> [TEXTO FORNECIDO]
□ □ □ □
Deste modo, deus é incapaz de alterar a seu bel prazer as leis da natureza, pois estas compõem sua própria essência, não havendo, portanto, livre arbítrio e sim um total determinismo, mas cabe lembrar, no entanto, que determinismo é diferente de fatalismo. Seguem-se leis imutáveis e não uma finalidade e destino imutável. Claro, no entanto, que se soubéssemos todas as causas e variáveis possíveis poderíamos prever com exatidão um fato ainda por ocorrer, mas este conhecimento completo só cabe a deus.
A liberdade é não ser determinado por causas externas, somente por suas próprias necessidades oriundas de sua natureza, de sua essência, deste modo, deus não pode jamais mudar ou alterar de qualquer modo as leis da natureza que compõem a sua própria essência.
E como só há uma única substância e não qualquer outro número, não cabe pensarmos em uma criatura externa a isto tudo e que possa ser chamada de deus, pois, deus é a própria totalidade desta substância, não sendo, portanto, transcendente a mesma e sim imanente. Deste modo, aqueles críticos que chamaram Spinoza de panteísta ou de ateísta, estão ambos errados. É incorreto atribuir o panteísmo a Spinoza, pois deus não está em tudo, não há uma infinidade de deuses ou uma presença de deus em todos os lugares, em verdade, tudo é deus e uma única coisa, uma única substância, um único Ser, do qual somos parte integrante de seu corpo. Também incorreto o uso do termo ateísmo, pois em momento algum Spinoza nega a existência de Deus, se bem que possa negar tudo o mais.
Na parte 2 deste livro Spinoza argumenta no sentido de um paralelismo entre mente e corpo que no ser humano dá origem ao conhecimento. Entre idéias e coisas existe uma relação de correspondência sem causalidade, pois trata-se da mesma substância compreendida ora por um atributo e ora por outro.
Argumenta também que deus é infinito e eterno, mas que o ser humano é finito. Deus tudo sabe, mas o ser humano tem limites ao seu conhecimento. No entanto, podemos nos aproximar do conhecimento divino e ter a posse de verdades imutáveis por meio de nossa razão, fazendo uso de idéias adequadas, que são as idéias claras e distintas já expostas anteriormente por Descartes. Idéias claras e distintas são verdadeiras e, portanto, idéias adequadas. Trata-se de uma idéia pela qual possa-se afirmar ou negar algo sem a necessidade de confronto com o objeto. Daí Descartes e Spinoza serem corretamente classificados entre os filósofos Racionalistas, em oposição aos Empiristas. Já uma idéia inadequada ou erro se dá pelo desconhecimento de toda a cadeia causal, o erro surge da incompletude, por não termos o conhecimento total de algo e sim parcial. A teoria do erro em Spinoza se baseia em um conhecimento deficiente.
□ □ □ □
> [INSTRUÇÕES DO EXERCÍCIO]
1. No texto sobre Spinoza, relacione todas as expressões que completam a afirmação "tudo é" no trecho em que se rejeita o panteísmo.
2. Transcreva do texto sobre Spinoza o trecho que começa em "Deste modo, deus é" e segue até "sua própria essência.".
As linhas apresentadas adiante constituem material independente do texto.

(Itens armazenados do conjunto de dados)
□ □ □ □
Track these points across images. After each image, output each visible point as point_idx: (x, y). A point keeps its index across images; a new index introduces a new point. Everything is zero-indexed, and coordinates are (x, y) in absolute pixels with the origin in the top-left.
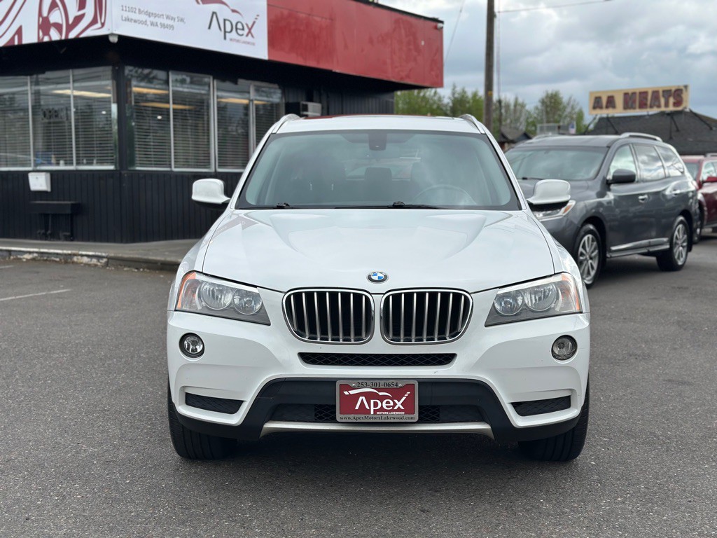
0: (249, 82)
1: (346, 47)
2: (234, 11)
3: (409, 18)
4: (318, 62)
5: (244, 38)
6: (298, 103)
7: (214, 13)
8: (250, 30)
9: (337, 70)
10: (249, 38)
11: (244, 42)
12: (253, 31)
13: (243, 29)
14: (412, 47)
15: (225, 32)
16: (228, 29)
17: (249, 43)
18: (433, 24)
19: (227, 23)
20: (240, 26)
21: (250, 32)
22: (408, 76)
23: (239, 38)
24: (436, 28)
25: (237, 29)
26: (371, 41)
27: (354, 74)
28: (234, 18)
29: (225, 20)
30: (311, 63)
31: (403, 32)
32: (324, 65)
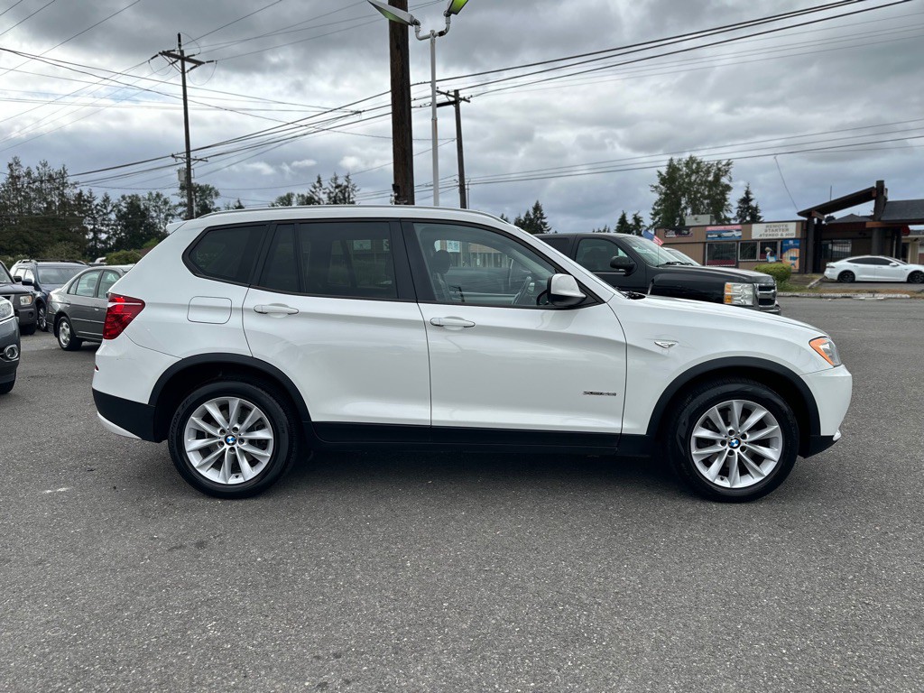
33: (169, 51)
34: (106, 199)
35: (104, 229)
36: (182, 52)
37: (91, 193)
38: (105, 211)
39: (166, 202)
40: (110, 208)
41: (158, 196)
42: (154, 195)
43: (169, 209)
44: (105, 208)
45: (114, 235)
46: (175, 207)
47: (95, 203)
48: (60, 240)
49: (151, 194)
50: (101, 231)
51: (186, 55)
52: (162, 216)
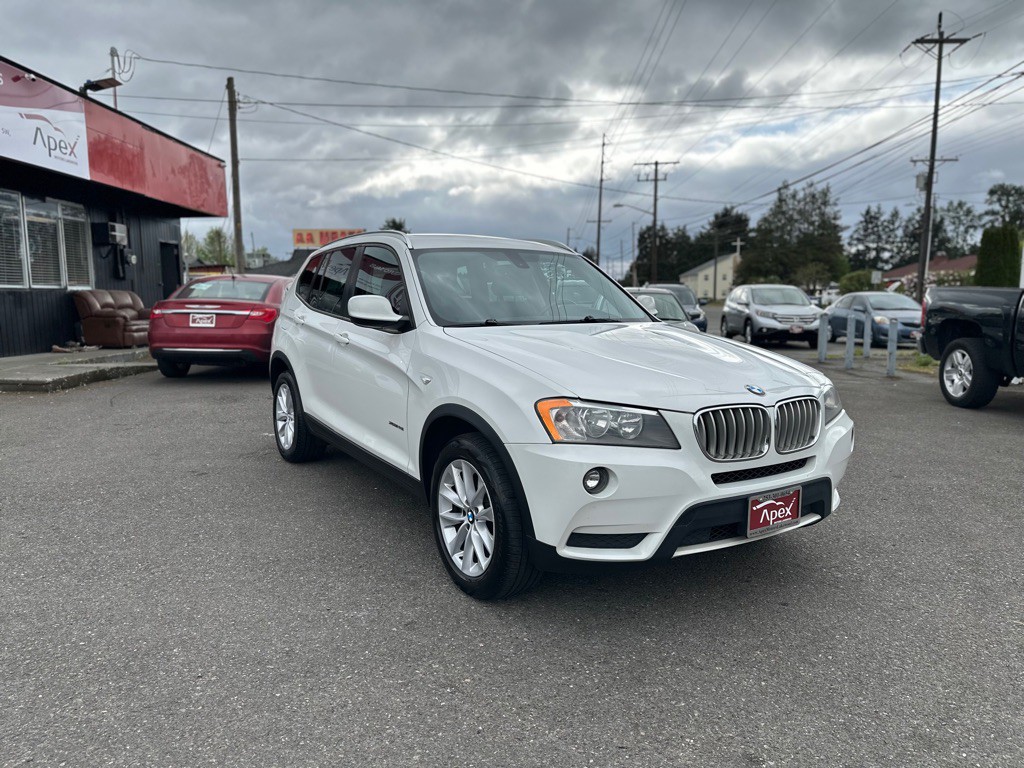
□ □ □ □
> [RESPOSTAS ÀS TAREFAS]
1. deus; uma única coisa; uma única substância; um único Ser

2.
Deste modo, deus é incapaz de alterar a seu bel prazer as leis da natureza, pois estas compõem sua própria essência, não havendo, portanto, livre arbítrio e sim um total determinismo, mas cabe lembrar, no entanto, que determinismo é diferente de fatalismo. Seguem-se leis imutáveis e não uma finalidade e destino imutável. Claro, no entanto, que se soubéssemos todas as causas e variáveis possíveis poderíamos prever com exatidão um fato ainda por ocorrer, mas este conhecimento completo só cabe a deus.
A liberdade é não ser determinado por causas externas, somente por suas próprias necessidades oriundas de sua natureza, de sua essência, deste modo, deus não pode jamais mudar ou alterar de qualquer modo as leis da natureza que compõem a sua própria essência.